Improving throughput and latency with Flink's network stack - Nico Kruber

Показать описание

Flink Forward Berlin, September 2018 #flinkforward

Flink's network stack is designed with two goals in mind: (a) having low latency for data passing through, and (b) achieving an optimal throughput. It already achieves a good trade-off between these two but we will continue to tune it further for an optimal one. Flink 1.5 did not only further reduce overhead inside the network stack, but also introduced some groundbreaking changes in the stack itself, introducing an own (credit-based) flow control mechanism and a general change towards a more network-event-driven pull approach. With our own flow control, we steer what data is sent on the wire and make sure that the receiver has capacity to handle it.
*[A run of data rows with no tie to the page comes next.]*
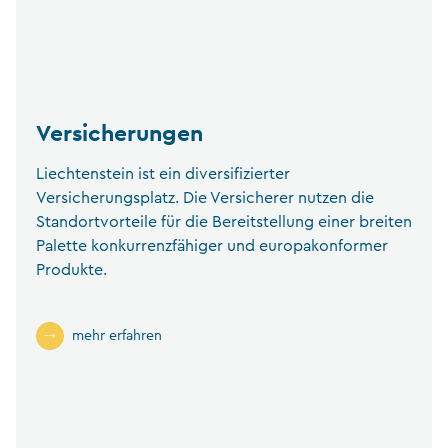
Versicherungen
Liechtenstein ist ein diversifizierter
Versicherungsplatz. Die Versicherer nutzen die
Standortvorteile für die Bereitstellung einer breiten
Palette konkurrenzfähiger und europakonformer
Produkte.
mehr erfahren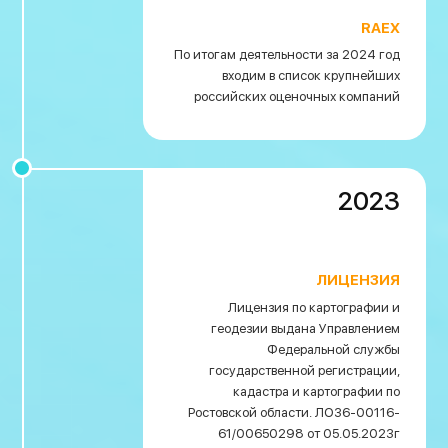
RAEX
По итогам деятельности за 2024 год
входим в список крупнейших
российских оценочных компаний
2023
ЛИЦЕНЗИЯ
Лицензия по картографии и
геодезии выдана Управлением
Федеральной службы
государственной регистрации,
кадастра и картографии по
Ростовской области. ЛО36-00116-
61/00650298 от 05.05.2023г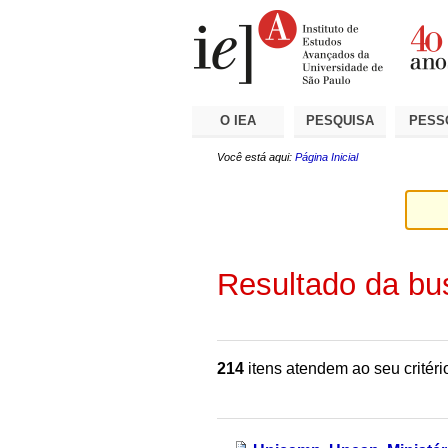
Ir
Ferramentas
Seções
para
Pessoais
o
conteúdo.
|
Ir
para
a
O IEA
PESQUISA
PESS
navegação
Você está aqui:
Página Inicial
Resultado da bu
214
itens atendem ao seu critéri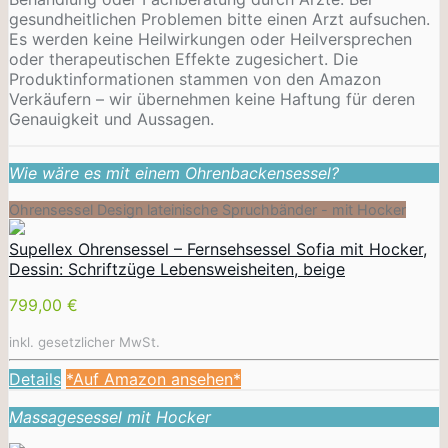
gesundheitlichen Problemen bitte einen Arzt aufsuchen.
Es werden keine Heilwirkungen oder
Heilversprechen
oder therapeutischen Effekte zugesichert. Die
Produktinformationen stammen von den Amazon
Verkäufern – wir übernehmen keine Haftung für deren
Genauigkeit und Aussagen.
Wie wäre es mit einem Ohrenbackensessel?
Ohrensessel Design lateinische Spruchbänder - mit Hocker
Supellex Ohrensessel – Fernsehsessel Sofia mit Hocker,
Dessin: Schriftzüge Lebensweisheiten, beige
799,00 €
inkl. gesetzlicher MwSt.
Details
*Auf Amazon ansehen*
Massagesessel mit Hocker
If there is no capacity, we will backpressure earlier and allow checkpoint barriers to pass through more quickly which improves checkpoint alignment and overall checkpoint speed.

In this talk, we will describe in detail how the network stack works with respect to (de)serialization, memory management and buffer pools, the different actor threads involved, configuration, as well as the design to improve throughput and latency trade-offs in the network and processing pipelines. We will go into detail on what is happening during checkpoint alignments and how credit-based flow control improves them. Additionally, we will present common pitfalls as well as debugging techniques to find network-related issues in your Flink jobs.